TLS Inspection (Man in the Middle) may be ancient, and certificate pinning may make it less useful some places, but there is still enough demand that many Internet security gateway vendors support it, even with TLS1.3.*, which I understand was one of the things which slowed its standardization.
 
Work has been done to deprecate TLS1.0 and TLS1.1 for some time.
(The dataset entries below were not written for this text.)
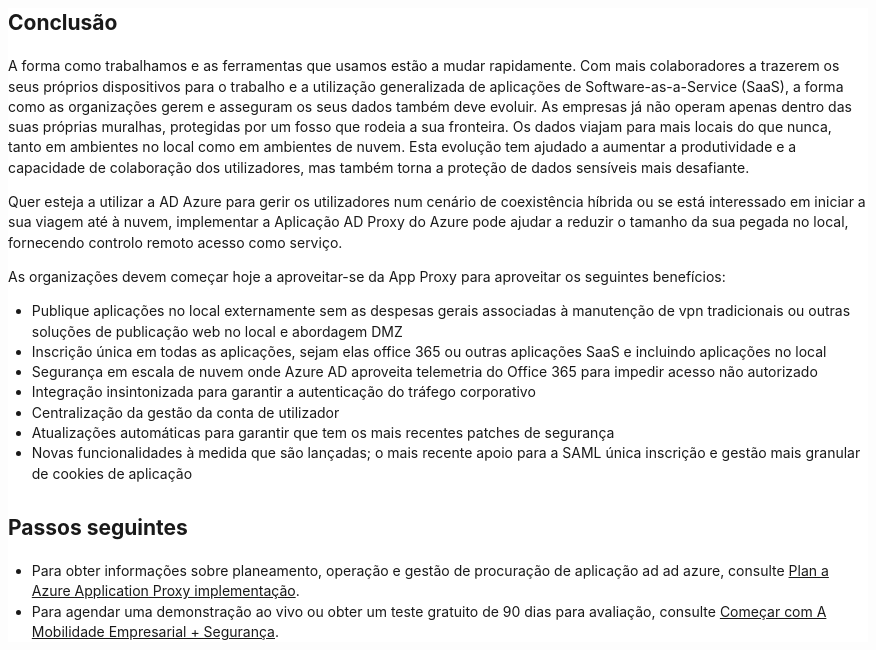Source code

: ## <a name="conclusion"></a>Conclusão

A forma como trabalhamos e as ferramentas que usamos estão a mudar rapidamente. Com mais colaboradores a trazerem os seus próprios dispositivos para o trabalho e a utilização generalizada de aplicações de Software-as-a-Service (SaaS), a forma como as organizações gerem e asseguram os seus dados também deve evoluir. As empresas já não operam apenas dentro das suas próprias muralhas, protegidas por um fosso que rodeia a sua fronteira. Os dados viajam para mais locais do que nunca, tanto em ambientes no local como em ambientes de nuvem. Esta evolução tem ajudado a aumentar a produtividade e a capacidade de colaboração dos utilizadores, mas também torna a proteção de dados sensíveis mais desafiante.

Quer esteja a utilizar a AD Azure para gerir os utilizadores num cenário de coexistência híbrida ou se está interessado em iniciar a sua viagem até à nuvem, implementar a Aplicação AD Proxy do Azure pode ajudar a reduzir o tamanho da sua pegada no local, fornecendo controlo remoto acesso como serviço.

As organizações devem começar hoje a aproveitar-se da App Proxy para aproveitar os seguintes benefícios:

* Publique aplicações no local externamente sem as despesas gerais associadas à manutenção de vpn tradicionais ou outras soluções de publicação web no local e abordagem DMZ
* Inscrição única em todas as aplicações, sejam elas office 365 ou outras aplicações SaaS e incluindo aplicações no local
* Segurança em escala de nuvem onde Azure AD aproveita telemetria do Office 365 para impedir acesso não autorizado
* Integração insintonizada para garantir a autenticação do tráfego corporativo
* Centralização da gestão da conta de utilizador
* Atualizações automáticas para garantir que tem os mais recentes patches de segurança
* Novas funcionalidades à medida que são lançadas; o mais recente apoio para a SAML única inscrição e gestão mais granular de cookies de aplicação

## <a name="next-steps"></a>Passos seguintes

* Para obter informações sobre planeamento, operação e gestão de procuração de aplicação ad ad azure, consulte [Plan a Azure Application Proxy implementação](application-proxy-deployment-plan.md).
* Para agendar uma demonstração ao vivo ou obter um teste gratuito de 90 dias para avaliação, consulte [Começar com A Mobilidade Empresarial + Segurança](https://www.microsoft.com/cloud-platform/enterprise-mobility-security-trial).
I'm guessing it will be at least a few years before TLS1.2 is deprecated or obsoleted (not used by clients), not months. **

For my purpose, I can probably work around pinning issues and TLS1.3 certificate encryption by bypassing relayd based on IP as opposed to certificate content, or perhaps by restricting to TLS1.2. I don't think relayd TLS Intercept can make decisions based on the certificate anyway, at least I didn't notice reference in the documentation.
 
* https://www.zscaler.com/blogs/product-insights/tls-13-busting-myths-and-debunking-fear-uncertainty-doubt
* https://docs.paloaltonetworks.com/pan-os/10-0/pan-os-admin/decryption/decryption-concepts/tlsv13-ssl-decryption-support.html

** https://datatracker.ietf.org/doc/rfc8996/
** https://www.ssllabs.com/ssl-pulse/
as of today, 46.4% of surveyed sites support TLSv1.0
and 54.1% of surveyed sites support TLSv1.2 as their best protocol.
 
Thanks!
Sent: Friday, May 21, 2021 at 3:08 AM
Subject: Re: Relayd TLS inspection and SNI
Post by BS Daemon
I like using the base OpenBSD utilities, and was
wondering if I'm doing something wrong, if relayd could be made to
support SNI for man-in-the-middle, or if there is an alternative
tool for doing this which would work.
I can't help with relayd, but this does work with squid (and you can
filter on user-agent in ACLs).
 
 
From: Martin <martingot () protonmail ! com>[https://marc.info/?a=158135243000001&r=1&w=2] Date: 2021-05-21 7:26:16[https://marc.info/?l=openbsd-misc&r=1&b=202105&w=2]
Hi,
MITM is an ancient attack technique and it is not a good idea because it breaks \
original cert chain. So client (application) will see that cert is different on its \
end. Most people and apps reject connection to a resource with fake cert which you're \
going to send to them.
But you can use Squid for MITM as Stuart recommended, from my side HaProxy/Nginx can \
help you too to do this. For SNI Snort/Suricata can be useful but for TLS up to v1.2 \
only.
Sniffing the traffic that way is a bad idea, most of services uses TLSv1.3 with \
encrypted SNI. So your work will disappear in months.